Exercise aim: Repeat every line below exactly as it reads.

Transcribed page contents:
——

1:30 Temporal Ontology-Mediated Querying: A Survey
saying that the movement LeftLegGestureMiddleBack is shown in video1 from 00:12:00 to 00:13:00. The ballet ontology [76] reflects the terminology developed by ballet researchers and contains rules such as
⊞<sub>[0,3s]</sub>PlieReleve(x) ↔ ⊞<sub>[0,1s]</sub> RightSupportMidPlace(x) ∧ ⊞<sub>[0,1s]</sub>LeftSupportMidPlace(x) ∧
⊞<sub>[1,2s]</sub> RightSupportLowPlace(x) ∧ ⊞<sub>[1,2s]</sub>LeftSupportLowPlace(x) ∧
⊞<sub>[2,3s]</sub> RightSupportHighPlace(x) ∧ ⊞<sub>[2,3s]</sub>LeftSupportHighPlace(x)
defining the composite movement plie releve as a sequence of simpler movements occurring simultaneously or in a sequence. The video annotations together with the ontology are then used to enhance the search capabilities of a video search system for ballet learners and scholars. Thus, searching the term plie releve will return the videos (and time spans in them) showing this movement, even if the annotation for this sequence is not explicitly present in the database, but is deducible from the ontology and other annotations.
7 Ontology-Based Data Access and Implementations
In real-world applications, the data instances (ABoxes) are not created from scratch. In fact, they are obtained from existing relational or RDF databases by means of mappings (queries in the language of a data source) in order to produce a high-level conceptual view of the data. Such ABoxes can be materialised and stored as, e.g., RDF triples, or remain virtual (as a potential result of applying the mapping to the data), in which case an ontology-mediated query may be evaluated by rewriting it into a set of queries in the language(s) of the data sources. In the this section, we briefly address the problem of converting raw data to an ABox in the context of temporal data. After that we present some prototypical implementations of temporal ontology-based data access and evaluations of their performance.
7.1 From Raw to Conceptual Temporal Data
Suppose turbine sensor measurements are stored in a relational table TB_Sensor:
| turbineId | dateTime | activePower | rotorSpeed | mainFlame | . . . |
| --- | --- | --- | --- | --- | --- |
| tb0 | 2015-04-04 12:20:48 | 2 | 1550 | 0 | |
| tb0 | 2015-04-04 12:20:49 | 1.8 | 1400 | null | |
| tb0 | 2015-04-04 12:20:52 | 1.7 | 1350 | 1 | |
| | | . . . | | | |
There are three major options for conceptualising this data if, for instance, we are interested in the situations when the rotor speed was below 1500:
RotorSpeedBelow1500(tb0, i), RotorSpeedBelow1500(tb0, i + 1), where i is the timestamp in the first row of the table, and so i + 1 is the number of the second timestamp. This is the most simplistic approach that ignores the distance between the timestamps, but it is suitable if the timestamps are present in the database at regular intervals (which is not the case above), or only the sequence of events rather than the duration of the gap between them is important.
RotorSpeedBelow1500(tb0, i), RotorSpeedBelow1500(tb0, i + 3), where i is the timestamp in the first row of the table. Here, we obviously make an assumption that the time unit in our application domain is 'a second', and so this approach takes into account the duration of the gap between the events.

——

Response below:
1:30 Temporal Ontology-Mediated Querying: A Survey
saying that the movement LeftLegGestureMiddleBack is shown in video1 from 00:12:00 to 00:13:00. The ballet ontology [76] reflects the terminology developed by ballet researchers and contains rules such as
⊞<sub>[0,3s]</sub>PlieReleve(x) ↔ ⊞<sub>[0,1s]</sub> RightSupportMidPlace(x) ∧ ⊞<sub>[0,1s]</sub>LeftSupportMidPlace(x) ∧
⊞<sub>[1,2s]</sub> RightSupportLowPlace(x) ∧ ⊞<sub>[1,2s]</sub>LeftSupportLowPlace(x) ∧
⊞<sub>[2,3s]</sub> RightSupportHighPlace(x) ∧ ⊞<sub>[2,3s]</sub>LeftSupportHighPlace(x)
defining the composite movement plie releve as a sequence of simpler movements occurring simultaneously or in a sequence. The video annotations together with the ontology are then used to enhance the search capabilities of a video search system for ballet learners and scholars. Thus, searching the term plie releve will return the videos (and time spans in them) showing this movement, even if the annotation for this sequence is not explicitly present in the database, but is deducible from the ontology and other annotations.
7 Ontology-Based Data Access and Implementations
In real-world applications, the data instances (ABoxes) are not created from scratch. In fact, they are obtained from existing relational or RDF databases by means of mappings (queries in the language of a data source) in order to produce a high-level conceptual view of the data. Such ABoxes can be materialised and stored as, e.g., RDF triples, or remain virtual (as a potential result of applying the mapping to the data), in which case an ontology-mediated query may be evaluated by rewriting it into a set of queries in the language(s) of the data sources. In the this section, we briefly address the problem of converting raw data to an ABox in the context of temporal data. After that we present some prototypical implementations of temporal ontology-based data access and evaluations of their performance.
7.1 From Raw to Conceptual Temporal Data
Suppose turbine sensor measurements are stored in a relational table TB_Sensor:
| turbineId | dateTime | activePower | rotorSpeed | mainFlame | . . . |
| --- | --- | --- | --- | --- | --- |
| tb0 | 2015-04-04 12:20:48 | 2 | 1550 | 0 | |
| tb0 | 2015-04-04 12:20:49 | 1.8 | 1400 | null | |
| tb0 | 2015-04-04 12:20:52 | 1.7 | 1350 | 1 | |
| | | . . . | | | |
There are three major options for conceptualising this data if, for instance, we are interested in the situations when the rotor speed was below 1500:
RotorSpeedBelow1500(tb0, i), RotorSpeedBelow1500(tb0, i + 1), where i is the timestamp in the first row of the table, and so i + 1 is the number of the second timestamp. This is the most simplistic approach that ignores the distance between the timestamps, but it is suitable if the timestamps are present in the database at regular intervals (which is not the case above), or only the sequence of events rather than the duration of the gap between them is important.
RotorSpeedBelow1500(tb0, i), RotorSpeedBelow1500(tb0, i + 3), where i is the timestamp in the first row of the table. Here, we obviously make an assumption that the time unit in our application domain is 'a second', and so this approach takes into account the duration of the gap between the events.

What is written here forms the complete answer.